The hospital reassigned her to pediatrics. She knew nothing about children, held no preconceived opinions about how they should be handled. At least in the pediatric ward, she could start with the assumption that the doctors and nurses knew what they were talking about.
“Because no one stateside seems to,” said Ruth that evening, not to anyone in particular. The bartender had long since stopped listening to her.
“Well, hon, neither do you,” said a man on the barstool next to hers. He patted her knee and left his hand on it. “Neither does anyone who hasn’t been over there.”
“But I was over there.”
“Better cut this little lady off,” the man barked.
The bartender chuckled. The man next to her was paying, after all, for Ruth’s drinks and for the hope that they might lead to something more.
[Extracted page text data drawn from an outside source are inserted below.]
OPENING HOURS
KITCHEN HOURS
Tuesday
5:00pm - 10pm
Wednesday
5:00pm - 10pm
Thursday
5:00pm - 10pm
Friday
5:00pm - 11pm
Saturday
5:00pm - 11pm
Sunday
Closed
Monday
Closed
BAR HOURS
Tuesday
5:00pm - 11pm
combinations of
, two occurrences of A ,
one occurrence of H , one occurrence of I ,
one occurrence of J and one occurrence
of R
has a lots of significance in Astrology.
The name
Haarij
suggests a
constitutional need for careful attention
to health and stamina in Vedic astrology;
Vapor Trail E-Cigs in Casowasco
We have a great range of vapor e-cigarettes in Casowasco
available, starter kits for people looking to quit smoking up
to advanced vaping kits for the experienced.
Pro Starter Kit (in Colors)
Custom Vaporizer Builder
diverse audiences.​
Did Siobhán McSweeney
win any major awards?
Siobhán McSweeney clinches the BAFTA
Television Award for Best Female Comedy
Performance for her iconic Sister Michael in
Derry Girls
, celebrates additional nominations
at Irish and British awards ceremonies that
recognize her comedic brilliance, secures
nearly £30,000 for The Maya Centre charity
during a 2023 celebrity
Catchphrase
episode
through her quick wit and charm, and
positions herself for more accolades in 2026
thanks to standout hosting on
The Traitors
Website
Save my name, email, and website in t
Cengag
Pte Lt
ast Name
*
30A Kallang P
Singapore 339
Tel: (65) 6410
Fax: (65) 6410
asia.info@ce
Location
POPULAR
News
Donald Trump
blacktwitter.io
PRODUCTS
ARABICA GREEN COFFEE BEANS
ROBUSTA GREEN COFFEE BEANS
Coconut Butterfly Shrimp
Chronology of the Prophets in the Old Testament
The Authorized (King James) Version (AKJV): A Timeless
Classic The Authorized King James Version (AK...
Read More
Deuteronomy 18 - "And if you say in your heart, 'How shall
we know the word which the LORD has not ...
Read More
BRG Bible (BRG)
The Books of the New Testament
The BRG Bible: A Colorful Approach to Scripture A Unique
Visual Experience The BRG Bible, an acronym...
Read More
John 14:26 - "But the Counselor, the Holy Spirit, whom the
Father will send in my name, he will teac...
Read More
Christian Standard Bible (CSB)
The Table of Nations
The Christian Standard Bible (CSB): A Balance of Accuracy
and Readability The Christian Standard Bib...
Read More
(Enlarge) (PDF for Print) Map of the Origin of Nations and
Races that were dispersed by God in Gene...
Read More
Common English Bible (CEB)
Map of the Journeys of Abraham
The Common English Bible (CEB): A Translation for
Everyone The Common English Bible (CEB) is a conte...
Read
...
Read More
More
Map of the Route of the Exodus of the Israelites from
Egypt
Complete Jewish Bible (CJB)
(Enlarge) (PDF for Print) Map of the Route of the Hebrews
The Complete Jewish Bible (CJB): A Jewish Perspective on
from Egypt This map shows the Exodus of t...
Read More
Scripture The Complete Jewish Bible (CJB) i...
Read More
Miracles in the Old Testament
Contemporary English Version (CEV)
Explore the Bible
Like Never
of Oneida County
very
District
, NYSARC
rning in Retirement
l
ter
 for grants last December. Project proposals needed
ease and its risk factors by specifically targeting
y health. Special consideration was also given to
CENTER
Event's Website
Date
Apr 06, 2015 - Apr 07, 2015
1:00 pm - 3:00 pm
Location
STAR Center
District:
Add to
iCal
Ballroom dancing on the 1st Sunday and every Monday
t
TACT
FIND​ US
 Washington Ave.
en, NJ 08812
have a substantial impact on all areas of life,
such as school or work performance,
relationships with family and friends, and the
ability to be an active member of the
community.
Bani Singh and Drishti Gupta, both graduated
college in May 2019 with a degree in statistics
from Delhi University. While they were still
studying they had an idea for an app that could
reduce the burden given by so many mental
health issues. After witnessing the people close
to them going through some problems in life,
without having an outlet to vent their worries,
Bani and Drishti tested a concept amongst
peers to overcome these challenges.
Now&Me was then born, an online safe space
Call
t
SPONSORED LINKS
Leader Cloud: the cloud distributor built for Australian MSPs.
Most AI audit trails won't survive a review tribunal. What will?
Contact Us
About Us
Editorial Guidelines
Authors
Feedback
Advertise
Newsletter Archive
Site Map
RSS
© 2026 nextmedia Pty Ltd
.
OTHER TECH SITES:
Every now and then—more frequently as her mother’s treatments proceeded—the drinks did lead to something more.
Not that the drinks made the decision for her; she knew when to switch to seltzer.
It was loneliness. Since leaving Vietnam, it stalked her, waited for her to find herself at loose ends, pounced whenever she lacked distraction.
Without distractions, thoughts of Cu Chi flooded her mind.
But whenever the subject of her time in Vietnam arose, people shifted uncomfortably, turned the topic to something—anything—else.
Many of them, like the man on the next barstool, his hand now creeping up her thigh, openly disbelieved her.
Even those high school and nursing school friends who had written to her, professing to miss her, didn’t want to know what she’d seen, what she’d done, what it was like.
She slid off the barstool. “Thanks for the drink.”
“Oh, hey, don’t go!”
But she was already at the door.
“It was the same for us,” her mother said when Ruth complained about no one believing her.
They sat in yet another waiting room—Ruth went to every appointment she could—listening to the hum of the HVAC system, the ding of elevators coming and going, the vending machine in the corner spitting five-cent orange soda into paper cups.
Ruth looked forward to these intervals in waiting rooms. Her mother filled them with stories about her days as a WASP.
“People still don’t believe it,” said George.
Ruth winced. For years, she’d been no better than the man at the bar.
She’d never really believed her mother had towed artillery targets while men on the ground shot live ammunition at her.
And she didn’t even have ignorance as an excuse.
She’d seen photos of her mother in uniform.
She’d flown with her in the Cessna. But it was easier to picture Vivian doing these things.
Ruth had preferred to imagine her mother safely at home, taking care of her and Ivy, waiting for their father to return from overseas.
“I’d like to hear about it,” she said. This, she decided, was the sort of truth she was interested in. Her mother’s past. Every story George told her linked them more closely together, allowed Ruth to believe, at least until the tale ended, that she belonged to this woman.
But George looked suddenly tired. “Another time, sweetie.”